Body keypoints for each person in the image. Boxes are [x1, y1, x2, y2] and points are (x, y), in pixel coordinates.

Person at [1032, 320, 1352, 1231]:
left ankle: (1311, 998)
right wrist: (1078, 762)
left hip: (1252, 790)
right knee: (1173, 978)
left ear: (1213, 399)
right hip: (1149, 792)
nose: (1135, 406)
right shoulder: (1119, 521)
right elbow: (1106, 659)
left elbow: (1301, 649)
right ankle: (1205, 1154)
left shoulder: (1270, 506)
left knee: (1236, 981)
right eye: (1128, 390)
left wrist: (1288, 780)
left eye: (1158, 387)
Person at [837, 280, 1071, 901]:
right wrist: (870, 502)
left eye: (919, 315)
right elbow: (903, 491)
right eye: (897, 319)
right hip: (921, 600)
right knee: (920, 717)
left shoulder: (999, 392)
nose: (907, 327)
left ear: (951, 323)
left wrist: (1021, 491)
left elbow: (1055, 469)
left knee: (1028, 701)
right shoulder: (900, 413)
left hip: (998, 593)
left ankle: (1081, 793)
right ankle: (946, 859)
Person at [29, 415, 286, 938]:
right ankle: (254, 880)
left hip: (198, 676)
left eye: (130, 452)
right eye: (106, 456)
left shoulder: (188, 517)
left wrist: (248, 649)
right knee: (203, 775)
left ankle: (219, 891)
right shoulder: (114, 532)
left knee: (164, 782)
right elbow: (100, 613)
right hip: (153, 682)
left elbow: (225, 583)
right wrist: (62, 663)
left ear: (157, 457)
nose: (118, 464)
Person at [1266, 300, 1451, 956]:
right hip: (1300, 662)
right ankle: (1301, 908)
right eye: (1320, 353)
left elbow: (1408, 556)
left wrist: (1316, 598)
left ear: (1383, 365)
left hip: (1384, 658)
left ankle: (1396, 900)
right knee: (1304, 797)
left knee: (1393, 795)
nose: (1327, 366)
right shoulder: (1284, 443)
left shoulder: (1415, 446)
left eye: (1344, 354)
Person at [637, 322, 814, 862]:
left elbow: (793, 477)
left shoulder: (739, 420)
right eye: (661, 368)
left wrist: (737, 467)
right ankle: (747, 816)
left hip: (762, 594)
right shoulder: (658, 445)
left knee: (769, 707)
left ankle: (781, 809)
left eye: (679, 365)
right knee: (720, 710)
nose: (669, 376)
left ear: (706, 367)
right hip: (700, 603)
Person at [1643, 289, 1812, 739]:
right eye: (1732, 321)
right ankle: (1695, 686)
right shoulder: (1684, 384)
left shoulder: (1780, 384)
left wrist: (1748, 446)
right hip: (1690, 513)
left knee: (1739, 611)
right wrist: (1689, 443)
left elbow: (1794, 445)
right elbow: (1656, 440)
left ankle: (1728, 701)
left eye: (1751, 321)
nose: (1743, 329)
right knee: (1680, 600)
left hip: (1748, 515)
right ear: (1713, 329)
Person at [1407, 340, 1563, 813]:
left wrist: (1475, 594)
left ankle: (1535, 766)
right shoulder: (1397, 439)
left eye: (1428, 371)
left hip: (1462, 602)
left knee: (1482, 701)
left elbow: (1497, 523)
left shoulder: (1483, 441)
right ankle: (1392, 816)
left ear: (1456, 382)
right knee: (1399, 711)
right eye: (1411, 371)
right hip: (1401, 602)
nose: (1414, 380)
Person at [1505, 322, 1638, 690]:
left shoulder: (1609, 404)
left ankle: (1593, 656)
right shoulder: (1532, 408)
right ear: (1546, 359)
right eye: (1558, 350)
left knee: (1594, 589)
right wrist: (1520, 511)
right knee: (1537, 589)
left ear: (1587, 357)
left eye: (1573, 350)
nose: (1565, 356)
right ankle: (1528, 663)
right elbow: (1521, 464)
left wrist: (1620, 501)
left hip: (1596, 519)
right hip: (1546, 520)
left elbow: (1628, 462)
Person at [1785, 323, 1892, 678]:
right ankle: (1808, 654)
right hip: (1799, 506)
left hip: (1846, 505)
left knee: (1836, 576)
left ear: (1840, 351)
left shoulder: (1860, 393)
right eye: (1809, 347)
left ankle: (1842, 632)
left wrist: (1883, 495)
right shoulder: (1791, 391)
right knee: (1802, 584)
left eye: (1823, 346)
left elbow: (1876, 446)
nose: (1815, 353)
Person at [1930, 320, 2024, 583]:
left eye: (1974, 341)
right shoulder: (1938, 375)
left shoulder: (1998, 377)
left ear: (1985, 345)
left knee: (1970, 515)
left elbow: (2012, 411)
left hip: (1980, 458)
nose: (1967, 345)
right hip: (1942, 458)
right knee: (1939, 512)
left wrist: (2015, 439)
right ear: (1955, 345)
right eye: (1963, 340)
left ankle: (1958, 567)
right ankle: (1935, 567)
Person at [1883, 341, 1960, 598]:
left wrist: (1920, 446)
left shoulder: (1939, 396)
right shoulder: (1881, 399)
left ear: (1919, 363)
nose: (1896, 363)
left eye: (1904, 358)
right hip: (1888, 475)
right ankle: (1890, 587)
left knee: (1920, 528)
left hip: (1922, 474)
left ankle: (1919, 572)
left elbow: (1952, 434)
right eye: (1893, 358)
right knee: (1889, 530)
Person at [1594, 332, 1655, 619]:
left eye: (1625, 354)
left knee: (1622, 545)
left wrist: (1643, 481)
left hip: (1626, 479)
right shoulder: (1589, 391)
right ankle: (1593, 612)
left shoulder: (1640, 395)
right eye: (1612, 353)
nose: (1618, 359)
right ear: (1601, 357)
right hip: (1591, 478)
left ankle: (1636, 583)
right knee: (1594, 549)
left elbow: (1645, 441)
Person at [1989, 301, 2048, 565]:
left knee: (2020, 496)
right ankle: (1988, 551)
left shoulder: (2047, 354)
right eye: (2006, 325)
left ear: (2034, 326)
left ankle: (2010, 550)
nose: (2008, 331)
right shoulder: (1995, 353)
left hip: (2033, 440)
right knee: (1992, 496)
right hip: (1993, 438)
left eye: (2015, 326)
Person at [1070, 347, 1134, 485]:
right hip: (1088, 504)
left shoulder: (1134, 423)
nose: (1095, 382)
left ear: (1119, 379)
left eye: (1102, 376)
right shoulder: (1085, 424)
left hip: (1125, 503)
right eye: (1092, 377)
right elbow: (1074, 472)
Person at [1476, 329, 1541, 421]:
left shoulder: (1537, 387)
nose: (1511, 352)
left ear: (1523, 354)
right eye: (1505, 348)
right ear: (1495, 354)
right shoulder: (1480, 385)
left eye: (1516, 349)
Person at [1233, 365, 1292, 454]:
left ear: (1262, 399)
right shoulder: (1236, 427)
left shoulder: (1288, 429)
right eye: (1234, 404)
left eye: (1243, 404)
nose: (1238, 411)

> WHAT THE EXERCISE ASKS:
Each record must be restated word for word, including the last line.

> REPLY TO THE EXERCISE:
Body keypoints for each person in the image. Boxes are [x1, y1, x2, y2] and points are (x, y), in pixel coordinates.

Person at [1032, 320, 1352, 1231]:
left ankle: (1311, 998)
right wrist: (1078, 762)
left hip: (1252, 790)
right knee: (1173, 978)
left ear: (1213, 399)
right hip: (1149, 792)
nose: (1135, 406)
right shoulder: (1119, 521)
right elbow: (1106, 659)
left elbow: (1301, 649)
right ankle: (1205, 1154)
left shoulder: (1270, 506)
left knee: (1236, 981)
right eye: (1128, 390)
left wrist: (1288, 780)
left eye: (1158, 387)
Person at [837, 280, 1071, 901]:
right wrist: (870, 502)
left eye: (919, 315)
right elbow: (903, 491)
right eye: (897, 319)
right hip: (921, 600)
right knee: (920, 717)
left shoulder: (999, 392)
nose: (907, 327)
left ear: (951, 323)
left wrist: (1021, 491)
left elbow: (1055, 469)
left knee: (1028, 701)
right shoulder: (900, 413)
left hip: (998, 593)
left ankle: (1081, 793)
right ankle: (946, 859)
Person at [29, 415, 286, 938]:
right ankle: (254, 880)
left hip: (198, 676)
left eye: (130, 452)
right eye: (106, 456)
left shoulder: (188, 517)
left wrist: (248, 649)
right knee: (203, 775)
left ankle: (219, 891)
right shoulder: (114, 532)
left knee: (164, 782)
right elbow: (100, 613)
right hip: (153, 682)
left elbow: (225, 583)
right wrist: (62, 663)
left ear: (157, 457)
nose: (118, 464)
Person at [1266, 300, 1451, 956]:
right hip: (1300, 662)
right ankle: (1301, 908)
right eye: (1320, 353)
left elbow: (1408, 556)
left wrist: (1316, 598)
left ear: (1383, 365)
left hip: (1384, 658)
left ankle: (1396, 900)
right knee: (1304, 797)
left knee: (1393, 795)
nose: (1327, 366)
right shoulder: (1284, 443)
left shoulder: (1415, 446)
left eye: (1344, 354)
Person at [637, 322, 814, 862]:
left elbow: (793, 477)
left shoulder: (739, 420)
right eye: (661, 368)
left wrist: (737, 467)
right ankle: (747, 816)
left hip: (762, 594)
right shoulder: (658, 445)
left knee: (769, 707)
left ankle: (781, 809)
left eye: (679, 365)
right knee: (720, 710)
nose: (669, 376)
left ear: (706, 367)
right hip: (700, 603)
Person at [1643, 289, 1812, 739]:
right eye: (1732, 321)
right ankle: (1695, 686)
right shoulder: (1684, 384)
left shoulder: (1780, 384)
left wrist: (1748, 446)
right hip: (1690, 513)
left knee: (1739, 611)
right wrist: (1689, 443)
left elbow: (1794, 445)
right elbow: (1656, 440)
left ankle: (1728, 701)
left eye: (1751, 321)
nose: (1743, 329)
right knee: (1680, 600)
left hip: (1748, 515)
right ear: (1713, 329)
Person at [1407, 340, 1563, 813]:
left wrist: (1475, 594)
left ankle: (1535, 766)
right shoulder: (1397, 439)
left eye: (1428, 371)
left hip: (1462, 602)
left knee: (1482, 701)
left elbow: (1497, 523)
left shoulder: (1483, 441)
right ankle: (1392, 816)
left ear: (1456, 382)
right knee: (1399, 711)
right eye: (1411, 371)
right hip: (1401, 602)
nose: (1414, 380)
Person at [1505, 322, 1638, 690]:
left shoulder: (1609, 404)
left ankle: (1593, 656)
right shoulder: (1532, 408)
right ear: (1546, 359)
right eye: (1558, 350)
left knee: (1594, 589)
right wrist: (1520, 511)
right knee: (1537, 589)
left ear: (1587, 357)
left eye: (1573, 350)
nose: (1565, 356)
right ankle: (1528, 663)
right elbow: (1521, 464)
left wrist: (1620, 501)
left hip: (1596, 519)
right hip: (1546, 520)
left elbow: (1628, 462)
Person at [1785, 323, 1892, 678]:
right ankle: (1808, 654)
right hip: (1799, 506)
left hip: (1846, 505)
left knee: (1836, 576)
left ear: (1840, 351)
left shoulder: (1860, 393)
right eye: (1809, 347)
left ankle: (1842, 632)
left wrist: (1883, 495)
right shoulder: (1791, 391)
right knee: (1802, 584)
left eye: (1823, 346)
left elbow: (1876, 446)
nose: (1815, 353)
Person at [1930, 320, 2024, 583]:
left eye: (1974, 341)
right shoulder: (1938, 375)
left shoulder: (1998, 377)
left ear: (1985, 345)
left knee: (1970, 515)
left elbow: (2012, 411)
left hip: (1980, 458)
nose: (1967, 345)
right hip: (1942, 458)
right knee: (1939, 512)
left wrist: (2015, 439)
right ear: (1955, 345)
right eye: (1963, 340)
left ankle: (1958, 567)
right ankle: (1935, 567)
Person at [1883, 341, 1960, 598]:
left wrist: (1920, 446)
left shoulder: (1939, 396)
right shoulder: (1881, 399)
left ear: (1919, 363)
nose: (1896, 363)
left eye: (1904, 358)
right hip: (1888, 475)
right ankle: (1890, 587)
left knee: (1920, 528)
left hip: (1922, 474)
left ankle: (1919, 572)
left elbow: (1952, 434)
right eye: (1893, 358)
right knee: (1889, 530)
Person at [1594, 332, 1655, 619]:
left eye: (1625, 354)
left knee: (1622, 545)
left wrist: (1643, 481)
left hip: (1626, 479)
right shoulder: (1589, 391)
right ankle: (1593, 612)
left shoulder: (1640, 395)
right eye: (1612, 353)
nose: (1618, 359)
right ear: (1601, 357)
right hip: (1591, 478)
left ankle: (1636, 583)
right knee: (1594, 549)
left elbow: (1645, 441)
Person at [1989, 301, 2048, 565]:
left knee: (2020, 496)
right ankle: (1988, 551)
left shoulder: (2047, 354)
right eye: (2006, 325)
left ear: (2034, 326)
left ankle: (2010, 550)
nose: (2008, 331)
right shoulder: (1995, 353)
left hip: (2033, 440)
right knee: (1992, 496)
right hip: (1993, 438)
left eye: (2015, 326)
Person at [1070, 347, 1134, 485]:
right hip: (1088, 504)
left shoulder: (1134, 423)
nose: (1095, 382)
left ear: (1119, 379)
left eye: (1102, 376)
right shoulder: (1085, 424)
left hip: (1125, 503)
right eye: (1092, 377)
right elbow: (1074, 472)
Person at [1476, 329, 1541, 421]:
left shoulder: (1537, 387)
nose: (1511, 352)
left ear: (1523, 354)
right eye: (1505, 348)
right ear: (1495, 354)
right shoulder: (1480, 385)
left eye: (1516, 349)
Person at [1233, 365, 1292, 454]:
left ear: (1262, 399)
right shoulder: (1236, 427)
left shoulder: (1288, 429)
right eye: (1234, 404)
left eye: (1243, 404)
nose: (1238, 411)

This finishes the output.